Non-Hermitian non-Abelian topological insulators with $\mathcal{PT}$ symmetry

We study a non-Hermitian non-Abelian topological insulator preserving $\mathcal{PT}$ symmetry, where the non-Hermitian term represents nonreciprocal hoppings. As it increases, a spontaneous $\mathcal{PT}$ symmetry breaking transition occurs in the perfect-flat band model from a real-line-gap topological insulator into an imaginary-line-gap topological insulator. By introducing a band bending term, we realize two phase transitions, where a metallic phase emerges between the above two topological insulator phases. We discuss an electric-circuit realization of non-Hermitian non-Abelian topological insulators. We find that the spontaneous $\mathcal{PT}$ symmetry breaking as well as the edge states are well observed by the impedance resonance.

Figure 1

Illustration of the tight-binding Hamiltonian. (a) Hermitian and (b) non-Hermitian models. Interactions between the $\alpha$ and $\beta$ chains yield a non-Abelian topological number. All other chains shown in green act as spectators. Red arrows represent nonreciprocal hoppings.

Figure 2

Energy spectrum of the non-Hermitian Hamiltonian in nanoribbon geometry.
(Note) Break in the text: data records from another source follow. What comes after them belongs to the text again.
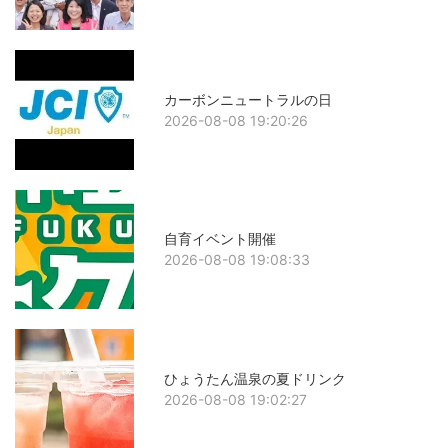
カーボンニュートラルの日
2026-08-08 19:20:26
自育イベント開催
2026-08-08 19:08:33
ひょうたん温泉の夏ドリンク
2026-08-08 19:02:27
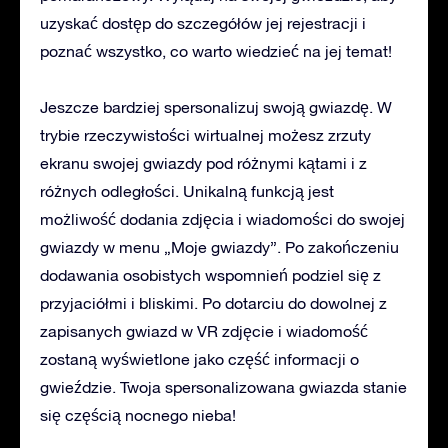
uzyskać dostęp do szczegółów jej rejestracji i
poznać wszystko, co warto wiedzieć na jej temat!
Jeszcze bardziej spersonalizuj swoją gwiazdę. W
trybie rzeczywistości wirtualnej możesz zrzuty
ekranu swojej gwiazdy pod różnymi kątami i z
różnych odległości. Unikalną funkcją jest
możliwość dodania zdjęcia i wiadomości do swojej
gwiazdy w menu „Moje gwiazdy”. Po zakończeniu
dodawania osobistych wspomnień podziel się z
przyjaciółmi i bliskimi. Po dotarciu do dowolnej z
zapisanych gwiazd w VR zdjęcie i wiadomość
zostaną wyświetlone jako część informacji o
gwieździe. Twoja spersonalizowana gwiazda stanie
się częścią nocnego nieba!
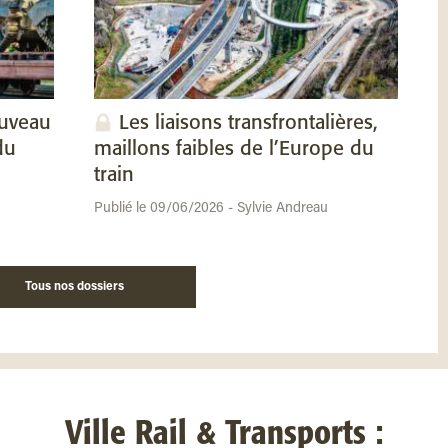
ouveau
Les liaisons transfrontalières,
du
maillons faibles de l’Europe du
train
Publié le 09/06/2026 - Sylvie Andreau
Tous nos dossiers
Ville Rail & Transports :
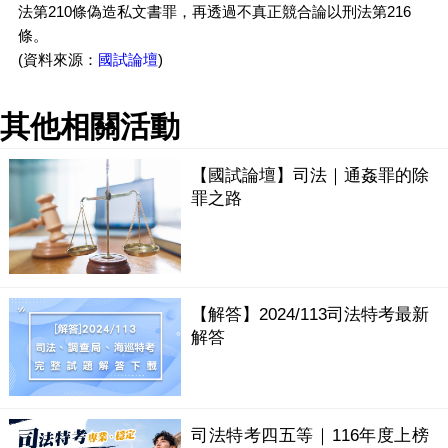
法第210條偽造私文書罪，再透過不真正競合論以刑法第216
條。
(資料來源：
國試論壇
)
其他相關活動
【國試論壇】司法｜通姦罪的除
罪之路
【解答】2024/113司法特考最新
解答
司法特考四五等｜116年度上榜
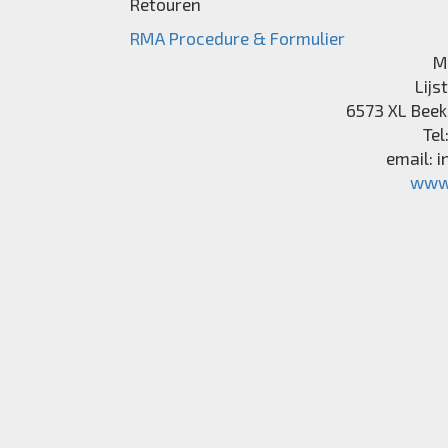
Retouren
RMA Procedure & Formulier
M
Lijs
6573 XL
Beek
Tel
email:
i
www.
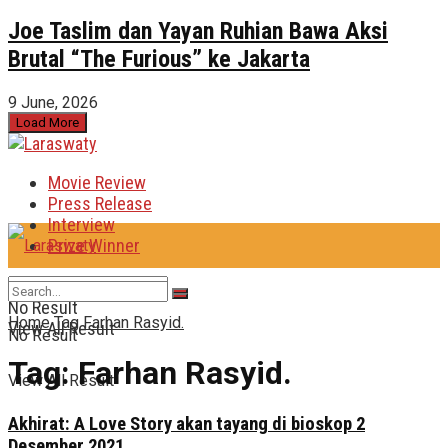
Joe Taslim dan Yayan Ruhian Bawa Aksi
Brutal “The Furious” ke Jakarta
9 June, 2026
Load More
Movie Review
Press Release
Interview
Prize Winner
No Result
Home
Tag
Farhan Rasyid.
View All Result
No Result
Tag:
Farhan Rasyid.
View All Result
Akhirat: A Love Story akan tayang di bioskop 2
Desember 2021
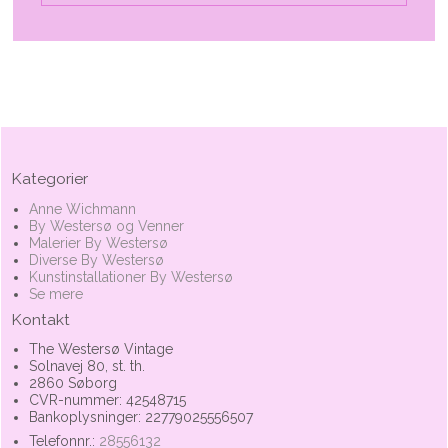
Kategorier
Anne Wichmann
By Westersø og Venner
Malerier By Westersø
Diverse By Westersø
Kunstinstallationer By Westersø
Se mere
Kontakt
The Westersø Vintage
Solnavej 80, st. th.
2860 Søborg
CVR-nummer: 42548715
Bankoplysninger: 22779025556507
Telefonnr.:
28556132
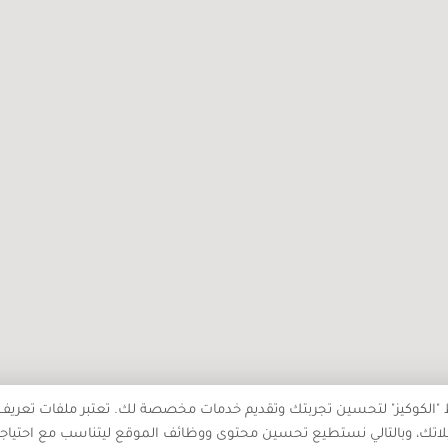
التسوّق من “الكنبة” أفقدنا متعة
جداد
التجربة
والمس
جميع حقوق النشر محفوظة - بالغراف © 2025
ط "الكوكيز" لتحسين تجربتك وتقديم خدمات مخصصة لك. تعتبر ملفات تعريف 
اتك، وبالتالي نستطيع تحسين محتوى ووظائف الموقع ليتناسب مع احتياج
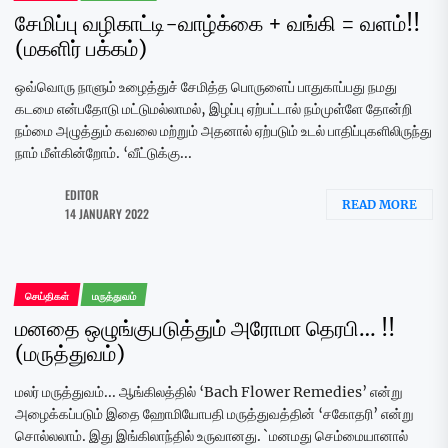
சேமிப்பு வழிகாட்டி-வாழ்க்கை + வங்கி = வளம்!!
(மகளிர் பக்கம்)
ஒவ்வொரு நாளும் உழைத்துச் சேமித்த பொருளைப் பாதுகாப்பது நமது
கடமை என்பதோடு மட்டுமல்லாமல், இழப்பு ஏற்பட்டால் நம்முள்ளே தோன்றி
நம்மை அழுத்தும் கவலை மற்றும் அதனால் ஏற்படும் உடல் பாதிப்புகளிலிருந்து
நாம் மீள்கின்றோம். ‘வீட்டுக்கு...
EDITOR
READ MORE
14 JANUARY 2022
செய்திகள்
மருத்துவம்
மனதை ஒழுங்குபடுத்தும் அரோமா தெரபி… !!
(மருத்துவம்)
மலர் மருத்துவம்... ஆங்கிலத்தில் ‘Bach Flower Remedies’ என்று
அழைக்கப்படும் இதை ஹோமியோபதி மருத்துவத்தின் ‘சகோதரி’ என்று
சொல்லலாம். இது இங்கிலாந்தில் உருவானது. `மனமது செம்மையானால்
Eigenvalues of (a1) the perfectly flat $\alpha$ and $\beta$ bands with $\xi =0$ and (a2) the bended bands with $\xi =0.5$ shown in blue. The red dots represent the topological edge states. The band structure as a function of $\xi$ with (b1) $\gamma =0$ and (b2) $\gamma =0.25$. The red lines represent the topological edge states. (c1, c2) Real part of the energy. (d1, d2) Imaginary part of the energy. We set $\xi =0$ for (c1) and (d1), while we set $\xi =0.5$ for (c2) and (d2). The bulk bands are colored in blue, while the edge states are colored in red. The spectator band is colored in green. When $\xi =0$, there are two phases, a real-line-gap topological insulator (real-TI) phase and an imaginary-line-gap topological insulator (im-TI) phase. When $\xi \ne 0$, a metallic phase emerges between these two topological insulator phases. We set ${\varepsilon }_{\alpha }=1$ and ${\varepsilon }_{\beta }=2$.

Figure 3

(a1)–(e1) Real part of the energy and (a2)–(e2) imaginary part of the energy. (a1) and (a2) for a real-line-gap topological insulator (real-TI) with $\gamma =0$; (b1) and (b2) for a phase transition point with $\gamma ={\gamma }_1=0.3$; (c1) and (c2) for a metal with $\gamma =0.4$; (d1) and (d2) for a phase transition point with $\gamma ={\gamma }_0=0.5$; (e1) and (e2) for an imaginary-line-gap topological insulator (im-TI) with $\gamma =0.6$. We set $\xi =0.2$ for all figures. See also the caption of Fig. 2.

Figure 4

Non-Abelian topological number marked in red as a function of $\gamma$ for various $\xi$. (a) $\xi =0$, (b) $\xi =-0.2$, (c) $\xi =-0.4$, (d) $\xi =0.2$, and (e) $\xi =0.4$. It is quantized at $1/2$ except for the metallic phase. In the figures, real-TI (im-TI) stands for real(imaginary)-line-gap topological insulator phase.

Figure 5

(a) Real and imaginary parts of the bulk-band energy in the $(\gamma ,\xi )$ plane. (b) Topological phase diagram in the $(\gamma ,\xi )$ plane. Metallic phase appears except for $\xi =0$. In the figure, real-TI (im-TI) stands for real(imaginary)-line-gap topological insulator phase.

Figure 6

(a) Illustration of the electric circuit corresponding to the lattice in Fig. 1. The hopping along the $\alpha$-chain ($\beta$-chain) is represented by the inductance $L$ (the capacitance $C$). (b) Negative impedance converter $R_X$ represents an imaginary hopping [40]. (c) Operational amplifier circuit $C_{\gamma }$ represents a nonreciprocal hopping [41].

Figure 7

Real and imaginary parts of impedance $Z_{aa}$ at the edge as a function of frequency $\omega$. (a1)–(a4) Hermitian model with $\gamma =0$. (b1)–(b4) Non-Hermitian model with $\gamma =0.025$, (c1)–(c4) with $\gamma =0.04$ (phase transition point ${\gamma }_1$), (d1)–(d5) with $\gamma =0.045$, (e1)–(e4) with $\gamma =0.05$ (phase transition point ${\gamma }_0$), and (f1)–(f4) with $\gamma =0.075$. We used a finite chain with open boundary condition (red) and periodic boundary condition (cyan). (a1)–(f2) $\xi =0$. (a3)–(f4) $\xi =0.2$. We set ${\varepsilon }_{\alpha }=1$ and ${\varepsilon }_{\beta }=1.1$. The length of the chain is 20.